The sad news is my Harmony remote offers no native way to input multiple pronto codes (and I hear they started charging $$$ to have their support add them).

The good news is I found a post here which offers a windows tool and a procedure to add arbitrary pronto codes to a harmony remote!

(Note: the first time I used this tool it somehow deleted all my previously learned custom codes. That was annoying. But after I relearned by custom codes, I was able to use the tool with no problem)

In short, my Harmony 880 now has discrete 3D buttons. It's useful for when I accidentally leave 3D side-by-side enabled and don't want to press several buttons to fix it.



I created the following graph to help show where you can place the HW30.

You can calculate your specific values using the following formula:

Minimum Throw = (1.21875 * Diag) + 1.8125

Maximum Throw = (1.84375 * Diag) - 1.65625

Note: Diag is the 16:9 measurement of the screen's diagonal in inches. The resulting Minimum Throw and Maximum Throw are also measured in inches.

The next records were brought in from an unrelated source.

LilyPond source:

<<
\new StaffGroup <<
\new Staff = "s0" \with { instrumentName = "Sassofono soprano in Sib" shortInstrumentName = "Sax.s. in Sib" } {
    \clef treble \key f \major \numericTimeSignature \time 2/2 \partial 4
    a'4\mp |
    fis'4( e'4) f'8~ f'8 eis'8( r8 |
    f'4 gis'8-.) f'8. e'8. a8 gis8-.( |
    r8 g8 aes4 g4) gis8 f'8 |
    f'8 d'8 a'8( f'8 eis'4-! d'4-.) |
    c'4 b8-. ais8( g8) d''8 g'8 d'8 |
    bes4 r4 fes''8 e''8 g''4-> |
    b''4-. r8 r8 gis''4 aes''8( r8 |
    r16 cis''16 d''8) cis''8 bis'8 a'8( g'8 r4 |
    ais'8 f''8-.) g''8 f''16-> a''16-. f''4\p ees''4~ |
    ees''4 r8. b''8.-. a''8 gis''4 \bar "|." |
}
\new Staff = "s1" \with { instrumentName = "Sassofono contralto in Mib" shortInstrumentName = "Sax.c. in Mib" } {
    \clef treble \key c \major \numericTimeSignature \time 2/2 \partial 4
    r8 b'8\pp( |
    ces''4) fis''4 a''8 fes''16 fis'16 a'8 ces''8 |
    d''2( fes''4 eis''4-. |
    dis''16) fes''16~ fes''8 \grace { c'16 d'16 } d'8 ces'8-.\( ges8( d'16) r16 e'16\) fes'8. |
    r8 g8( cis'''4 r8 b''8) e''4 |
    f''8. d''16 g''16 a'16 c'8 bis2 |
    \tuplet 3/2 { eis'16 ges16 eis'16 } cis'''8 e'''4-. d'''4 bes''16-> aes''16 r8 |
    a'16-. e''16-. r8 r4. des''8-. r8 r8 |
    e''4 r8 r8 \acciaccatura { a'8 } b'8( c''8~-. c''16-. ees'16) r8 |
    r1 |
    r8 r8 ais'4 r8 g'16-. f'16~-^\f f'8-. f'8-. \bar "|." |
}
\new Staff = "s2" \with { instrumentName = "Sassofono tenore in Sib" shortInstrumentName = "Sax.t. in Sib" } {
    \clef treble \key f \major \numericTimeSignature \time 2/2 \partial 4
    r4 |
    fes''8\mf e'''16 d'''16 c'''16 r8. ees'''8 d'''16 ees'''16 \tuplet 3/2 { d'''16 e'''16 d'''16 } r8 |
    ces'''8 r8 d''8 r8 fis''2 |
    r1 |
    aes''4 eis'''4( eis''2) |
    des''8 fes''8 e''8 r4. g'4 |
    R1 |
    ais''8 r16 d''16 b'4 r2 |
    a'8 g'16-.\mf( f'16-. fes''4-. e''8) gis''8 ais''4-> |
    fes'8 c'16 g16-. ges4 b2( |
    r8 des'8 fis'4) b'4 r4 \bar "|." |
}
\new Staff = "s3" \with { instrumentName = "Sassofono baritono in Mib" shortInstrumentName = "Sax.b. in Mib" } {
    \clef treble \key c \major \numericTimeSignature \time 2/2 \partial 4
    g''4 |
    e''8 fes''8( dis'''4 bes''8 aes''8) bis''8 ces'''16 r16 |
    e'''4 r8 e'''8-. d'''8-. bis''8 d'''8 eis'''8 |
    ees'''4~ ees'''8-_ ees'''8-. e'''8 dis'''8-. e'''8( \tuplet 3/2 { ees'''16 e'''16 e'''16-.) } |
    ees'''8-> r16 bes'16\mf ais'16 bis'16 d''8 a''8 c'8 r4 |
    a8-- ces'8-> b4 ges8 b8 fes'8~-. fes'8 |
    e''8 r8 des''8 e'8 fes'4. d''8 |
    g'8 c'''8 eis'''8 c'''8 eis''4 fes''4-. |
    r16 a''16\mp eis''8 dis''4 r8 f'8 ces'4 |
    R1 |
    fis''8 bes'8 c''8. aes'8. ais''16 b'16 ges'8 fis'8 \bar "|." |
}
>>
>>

The above formula is based on the confusing information included in the projector's manual.



Sony's Image Director 3 software appears to work with the HW30 projector. The HW30 has 8 gamma tables and while I was able to read 6 gamma tables, IM3 didn't let me read the last 2. It didn't even acknowledge they exist.

Below are the first 6 gamma tables.

(Gamma Table 1)

(Gamma Table 2)

(Gamma Table 3)

(Gamma Table 4)

(Gamma Table 5)

(Gamma Table 6)

Gamma tables #5 and #6 both (intentionally) crush blacks. I was initially surprised to see this. However, the Sony HW30 manual states this behavior in a more positive light. For table #5 the manual states "Produces a picture with contrast emphasized slightly." For table #6 the manual states "Produces a picture with contrast emphasized more than with
Gamma 5."

The End


That's it for now. Hope you found it useful / interesting / tasty / attractive / etc.